Authentic Ethnic Advertisements Perception: An Abstract
This research explores authentic ethnic advertisements from the target consumers’ perception of what authenticity in the ethnic advertisement is and how it is constructed. Newman and Bloom (2012) have stated that the higher the perception of authenticity within a product/service, the higher positive attitudes and outcomes toward the product/services. Thus, when advertisements are deemed as authentic, consumers have an overall positive response toward the advertisement itself (Miller 2015). The objective of this research is derived from the lack of literature surrounding authenticity within the ethnic advertisements and the increasing ethnic immigration, which generates a great added capital (Census 2011) for marketers to target.
Previous studies have explored authenticity within advertisements (Beverland et al. 2008; Tang et al. 2015; Freathy and Thomas 2015) and ethnicity within advertisements (Appiah and Liu 2009; Zungia 2016) in regard to consumers’ perceptions and attitudes in combination with their ethnic backgrounds. However, many of these studies and replicas came back incoherent with contradicting findings (Cui et al. 2009; Zungia 2016). Authenticity in ethnic advertisement is a topic area that has yet to be explored, which may be the reasoning for the inconsistent findings and a new justification to what consumers look for in ethnic advertisements.

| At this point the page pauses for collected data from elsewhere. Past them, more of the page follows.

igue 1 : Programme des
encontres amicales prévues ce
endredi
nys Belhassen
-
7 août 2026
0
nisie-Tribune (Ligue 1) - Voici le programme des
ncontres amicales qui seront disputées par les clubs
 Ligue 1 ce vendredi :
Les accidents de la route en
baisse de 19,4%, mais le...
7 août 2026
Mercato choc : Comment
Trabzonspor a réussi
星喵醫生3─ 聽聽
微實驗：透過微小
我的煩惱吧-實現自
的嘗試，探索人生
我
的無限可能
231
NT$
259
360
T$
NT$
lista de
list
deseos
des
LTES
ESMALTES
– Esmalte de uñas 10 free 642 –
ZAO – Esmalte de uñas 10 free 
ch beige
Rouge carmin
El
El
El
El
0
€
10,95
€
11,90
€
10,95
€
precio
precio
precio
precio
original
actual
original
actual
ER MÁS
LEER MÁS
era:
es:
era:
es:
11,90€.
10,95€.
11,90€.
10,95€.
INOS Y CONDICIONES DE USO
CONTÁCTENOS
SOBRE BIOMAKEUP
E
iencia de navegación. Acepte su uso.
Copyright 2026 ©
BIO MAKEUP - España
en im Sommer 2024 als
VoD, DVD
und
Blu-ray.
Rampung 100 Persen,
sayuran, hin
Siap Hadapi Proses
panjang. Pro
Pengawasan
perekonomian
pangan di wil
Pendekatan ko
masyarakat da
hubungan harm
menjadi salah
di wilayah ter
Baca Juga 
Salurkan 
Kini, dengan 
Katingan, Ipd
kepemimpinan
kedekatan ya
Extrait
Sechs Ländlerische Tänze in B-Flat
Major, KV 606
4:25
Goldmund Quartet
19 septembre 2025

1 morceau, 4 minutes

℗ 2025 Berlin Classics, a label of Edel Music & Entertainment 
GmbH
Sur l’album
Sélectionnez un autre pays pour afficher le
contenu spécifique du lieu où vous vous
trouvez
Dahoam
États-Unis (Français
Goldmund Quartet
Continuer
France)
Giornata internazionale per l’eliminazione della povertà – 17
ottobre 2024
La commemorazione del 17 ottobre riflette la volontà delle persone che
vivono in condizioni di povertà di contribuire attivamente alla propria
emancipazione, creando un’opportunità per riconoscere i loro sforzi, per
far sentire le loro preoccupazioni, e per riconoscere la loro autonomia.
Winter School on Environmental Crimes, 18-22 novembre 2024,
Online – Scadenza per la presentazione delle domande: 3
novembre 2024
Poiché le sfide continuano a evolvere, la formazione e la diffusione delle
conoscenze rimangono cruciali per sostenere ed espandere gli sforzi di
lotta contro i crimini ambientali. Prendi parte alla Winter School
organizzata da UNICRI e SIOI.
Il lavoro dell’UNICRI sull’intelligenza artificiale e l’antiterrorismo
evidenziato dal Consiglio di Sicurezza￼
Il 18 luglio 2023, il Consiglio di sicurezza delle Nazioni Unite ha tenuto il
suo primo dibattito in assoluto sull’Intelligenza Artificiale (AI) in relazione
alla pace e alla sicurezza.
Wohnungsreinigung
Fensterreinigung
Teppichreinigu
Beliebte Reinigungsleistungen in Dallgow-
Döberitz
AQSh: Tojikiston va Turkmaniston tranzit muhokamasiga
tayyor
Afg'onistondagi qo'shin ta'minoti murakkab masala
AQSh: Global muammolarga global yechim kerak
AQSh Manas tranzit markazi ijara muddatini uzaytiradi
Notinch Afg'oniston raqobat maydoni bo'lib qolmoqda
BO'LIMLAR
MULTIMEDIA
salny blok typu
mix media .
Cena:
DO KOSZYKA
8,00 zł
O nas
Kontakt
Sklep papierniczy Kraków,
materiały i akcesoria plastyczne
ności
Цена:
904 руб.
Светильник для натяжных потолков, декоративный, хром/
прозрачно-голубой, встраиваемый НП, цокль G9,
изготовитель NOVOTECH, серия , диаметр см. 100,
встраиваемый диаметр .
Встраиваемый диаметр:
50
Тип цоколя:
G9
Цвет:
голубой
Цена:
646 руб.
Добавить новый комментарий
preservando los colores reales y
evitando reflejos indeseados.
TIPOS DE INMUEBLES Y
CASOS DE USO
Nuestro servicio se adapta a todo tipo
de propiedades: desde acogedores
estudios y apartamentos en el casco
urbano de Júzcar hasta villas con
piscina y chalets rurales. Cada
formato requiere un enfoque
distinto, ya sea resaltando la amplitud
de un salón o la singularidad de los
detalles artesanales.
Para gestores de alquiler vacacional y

Semi-structured interviews took place with the use of photo-elicitation, where respondents brought a few adverts that they felt were authentic to their ethnic background. A construct definition developed of AEA. Additional factors that heighten notions of ethnic authenticity emerged from the data; behavioral, body language, dress code, and social settings. These factors of AEA increase recall, purchase intention, and the overall success factors of the advertisement. These additional factors are more embedded in the consumer’s cultural knowledge of the ethnic background and their overall life experiences, which have been highlighted within the findings. Consumers with heightened cultural knowledge criticized ethnic adverts to a higher standard than consumers with low cultural knowledge, and, their standers to what constituted authenticity was higher. Moreover, notions of ethnic identity play a role on how consumers perceive authenticity within the ethnic advertisement and how consumers self-reference themselves. Consumers with higher ethnic identity and self-referencing perceived authentic ethnic advertisements more positively and increased positive behavioral outcomes toward the advert. This study also shows there are added factors to be considered when developing an authentic ethnic advert such as consumers self-referencing, levels of ethnic identity, location of the print advert (platform), and use of emerging factors of authentic ethnic advertisements, as notions of embedded cultural and ethnic knowledge are presented within these factors.